=== TASK MATERIAL ===
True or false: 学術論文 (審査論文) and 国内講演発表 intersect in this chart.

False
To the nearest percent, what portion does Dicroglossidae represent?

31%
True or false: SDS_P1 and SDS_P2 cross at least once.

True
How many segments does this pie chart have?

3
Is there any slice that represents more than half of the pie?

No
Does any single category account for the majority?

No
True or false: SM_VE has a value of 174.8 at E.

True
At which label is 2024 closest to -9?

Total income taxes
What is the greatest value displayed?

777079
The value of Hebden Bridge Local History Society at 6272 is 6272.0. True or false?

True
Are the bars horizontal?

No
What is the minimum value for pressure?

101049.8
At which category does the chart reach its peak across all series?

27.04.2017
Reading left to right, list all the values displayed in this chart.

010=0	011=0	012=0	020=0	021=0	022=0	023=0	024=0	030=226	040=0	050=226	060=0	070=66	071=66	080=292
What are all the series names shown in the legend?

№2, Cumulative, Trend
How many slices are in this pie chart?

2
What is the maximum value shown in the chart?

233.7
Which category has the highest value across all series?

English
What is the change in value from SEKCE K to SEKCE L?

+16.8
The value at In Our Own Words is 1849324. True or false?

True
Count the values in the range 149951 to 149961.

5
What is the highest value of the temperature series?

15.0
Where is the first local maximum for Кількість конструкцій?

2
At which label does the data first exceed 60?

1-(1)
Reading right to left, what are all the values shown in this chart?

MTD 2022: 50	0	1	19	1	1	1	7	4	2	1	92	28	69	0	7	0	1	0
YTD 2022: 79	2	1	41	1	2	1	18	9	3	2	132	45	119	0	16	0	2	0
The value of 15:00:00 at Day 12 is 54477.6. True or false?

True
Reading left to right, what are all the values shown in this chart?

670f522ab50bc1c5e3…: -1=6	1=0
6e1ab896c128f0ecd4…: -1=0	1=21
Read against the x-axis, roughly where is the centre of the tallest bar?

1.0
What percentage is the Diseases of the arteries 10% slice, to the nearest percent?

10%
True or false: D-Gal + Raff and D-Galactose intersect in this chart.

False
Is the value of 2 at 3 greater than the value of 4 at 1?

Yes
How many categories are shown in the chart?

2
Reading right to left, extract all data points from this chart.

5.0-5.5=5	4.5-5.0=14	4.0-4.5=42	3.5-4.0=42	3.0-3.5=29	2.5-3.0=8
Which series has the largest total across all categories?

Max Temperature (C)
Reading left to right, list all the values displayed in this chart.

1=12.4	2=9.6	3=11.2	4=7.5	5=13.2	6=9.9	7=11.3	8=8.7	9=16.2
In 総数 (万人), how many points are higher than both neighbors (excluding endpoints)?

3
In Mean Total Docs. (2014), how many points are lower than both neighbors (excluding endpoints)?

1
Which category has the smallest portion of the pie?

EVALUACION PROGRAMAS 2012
===
Replace "True or false" with "Correct or incorrect" in the items, starting at the beginning and ending at the line containing "Read against the". Reproduce those lines with no other changes.

Correct or incorrect: 学術論文 (審査論文) and 国内講演発表 intersect in this chart.

False
To the nearest percent, what portion does Dicroglossidae represent?

31%
Correct or incorrect: SDS_P1 and SDS_P2 cross at least once.

True
How many segments does this pie chart have?

3
Is there any slice that represents more than half of the pie?

No
Does any single category account for the majority?

No
Correct or incorrect: SM_VE has a value of 174.8 at E.

True
At which label is 2024 closest to -9?

Total income taxes
What is the greatest value displayed?

777079
The value of Hebden Bridge Local History Society at 6272 is 6272.0. Correct or incorrect?

True
Are the bars horizontal?

No
What is the minimum value for pressure?

101049.8
At which category does the chart reach its peak across all series?

27.04.2017
Reading left to right, list all the values displayed in this chart.

010=0	011=0	012=0	020=0	021=0	022=0	023=0	024=0	030=226	040=0	050=226	060=0	070=66	071=66	080=292
What are all the series names shown in the legend?

№2, Cumulative, Trend
How many slices are in this pie chart?

2
What is the maximum value shown in the chart?

233.7
Which category has the highest value across all series?

English
What is the change in value from SEKCE K to SEKCE L?

+16.8
The value at In Our Own Words is 1849324. Correct or incorrect?

True
Count the values in the range 149951 to 149961.

5
What is the highest value of the temperature series?

15.0
Where is the first local maximum for Кількість конструкцій?

2
At which label does the data first exceed 60?

1-(1)
Reading right to left, what are all the values shown in this chart?

MTD 2022: 50	0	1	19	1	1	1	7	4	2	1	92	28	69	0	7	0	1	0
YTD 2022: 79	2	1	41	1	2	1	18	9	3	2	132	45	119	0	16	0	2	0
The value of 15:00:00 at Day 12 is 54477.6. Correct or incorrect?

True
Reading left to right, what are all the values shown in this chart?

670f522ab50bc1c5e3…: -1=6	1=0
6e1ab896c128f0ecd4…: -1=0	1=21
Read against the x-axis, roughly where is the centre of the tallest bar?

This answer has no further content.